- **DATA PROVIDED**:
++++++++++++++++++++
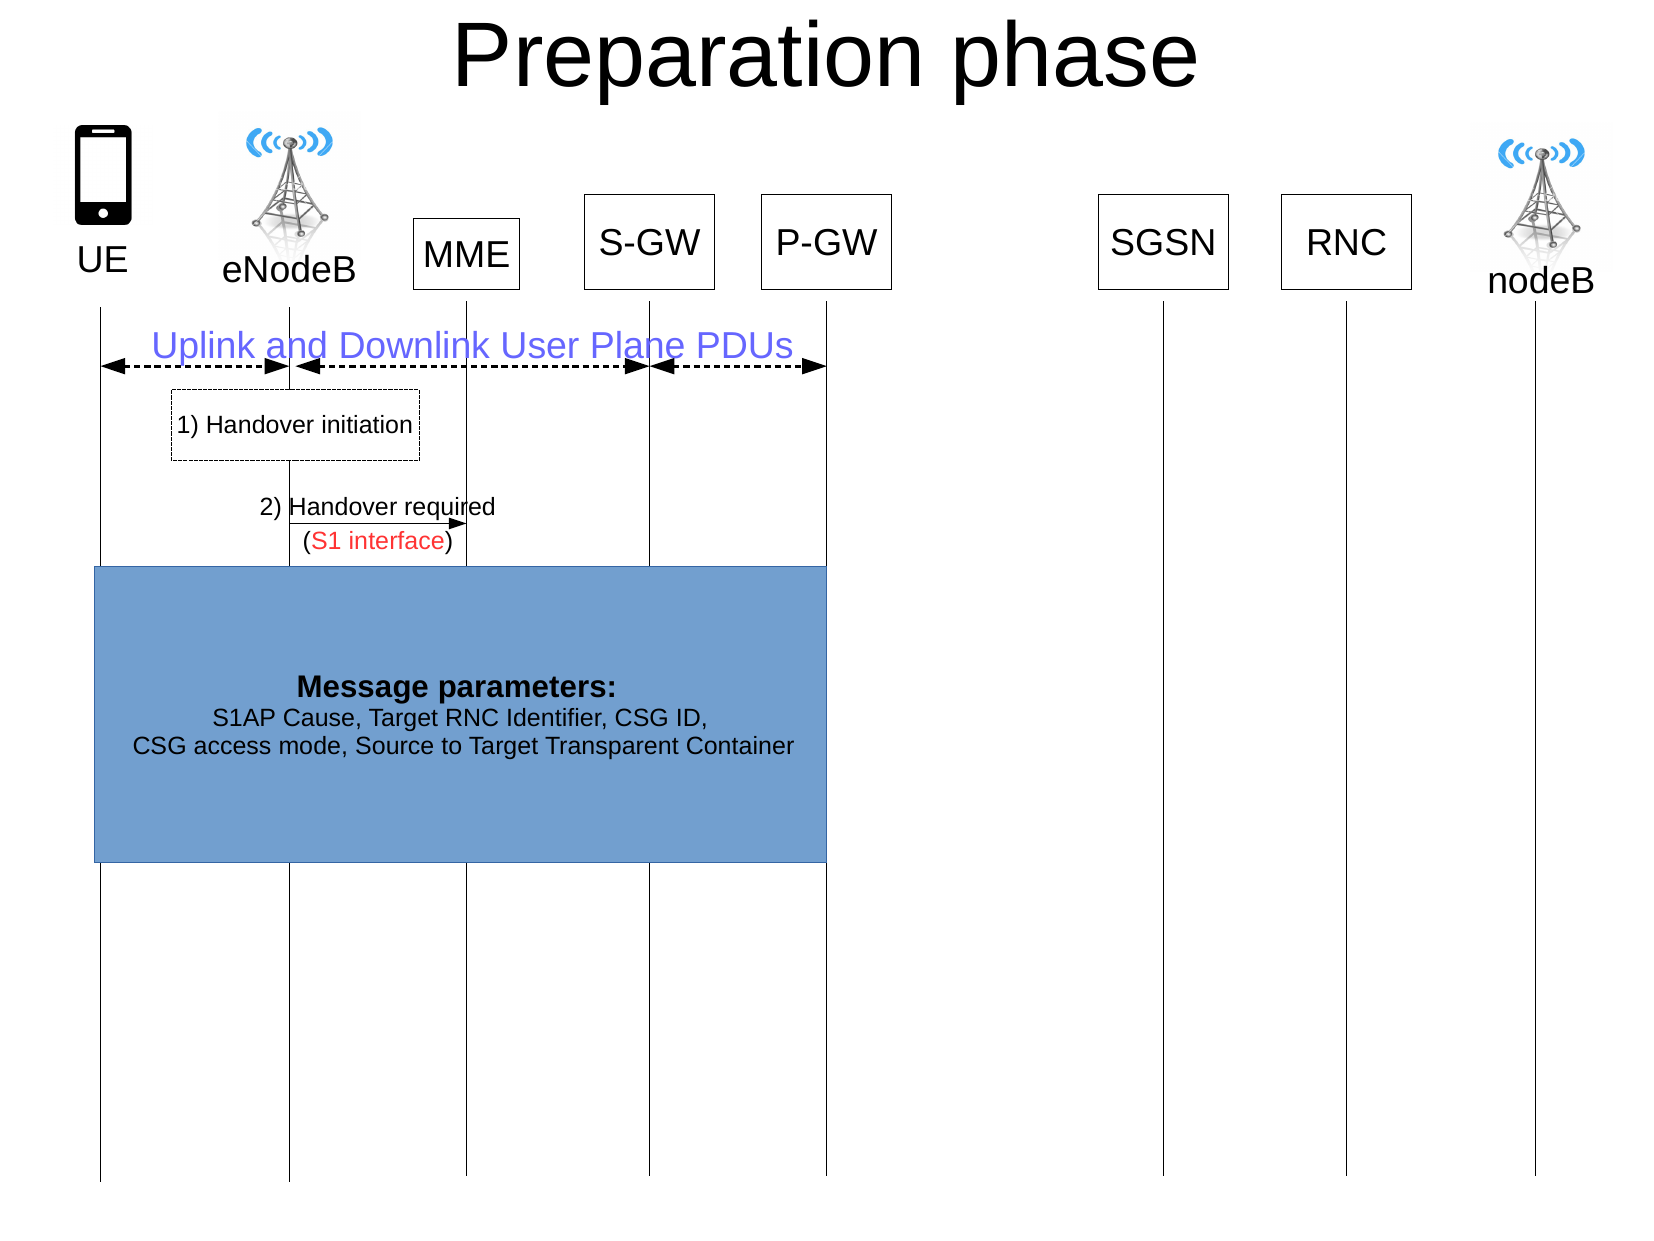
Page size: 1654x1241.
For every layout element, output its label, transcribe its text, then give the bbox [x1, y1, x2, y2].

text_box 1) Handover initiation [171, 389, 420, 461]
text_box MME [413, 218, 520, 290]
text_box RNC [1281, 194, 1412, 290]
picture [218, 111, 361, 261]
text_box Message parameters: S1AP Cause, Target RNC Identifier, CSG ID, CSG access mode, Source to Target Transparent Container [94, 566, 827, 863]
picture [53, 125, 153, 225]
picture [1470, 122, 1613, 272]
text_box S-GW [584, 194, 715, 290]
text_box P-GW [761, 194, 892, 290]
text_box SGSN [1098, 194, 1229, 290]
title Preparation phase [82, 2, 1571, 106]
++++++++++++++++++++
- **STATED GOAL**:
Edit everything from the first line down to the line containing "picture [218, 111, 361, 261]", inclusive, so that "bbox" becomes "bounding box" and nothing else changes. Return only those lines, and leave the pictures out of your answer.

- **PROBLEM SOLUTION**:
Page size: 1654x1241.
For every layout element, output its label, transcribe its text, then give the bounding box [x1, y1, x2, y2].

text_box 1) Handover initiation [171, 389, 420, 461]
text_box MME [413, 218, 520, 290]
text_box RNC [1281, 194, 1412, 290]
picture [218, 111, 361, 261]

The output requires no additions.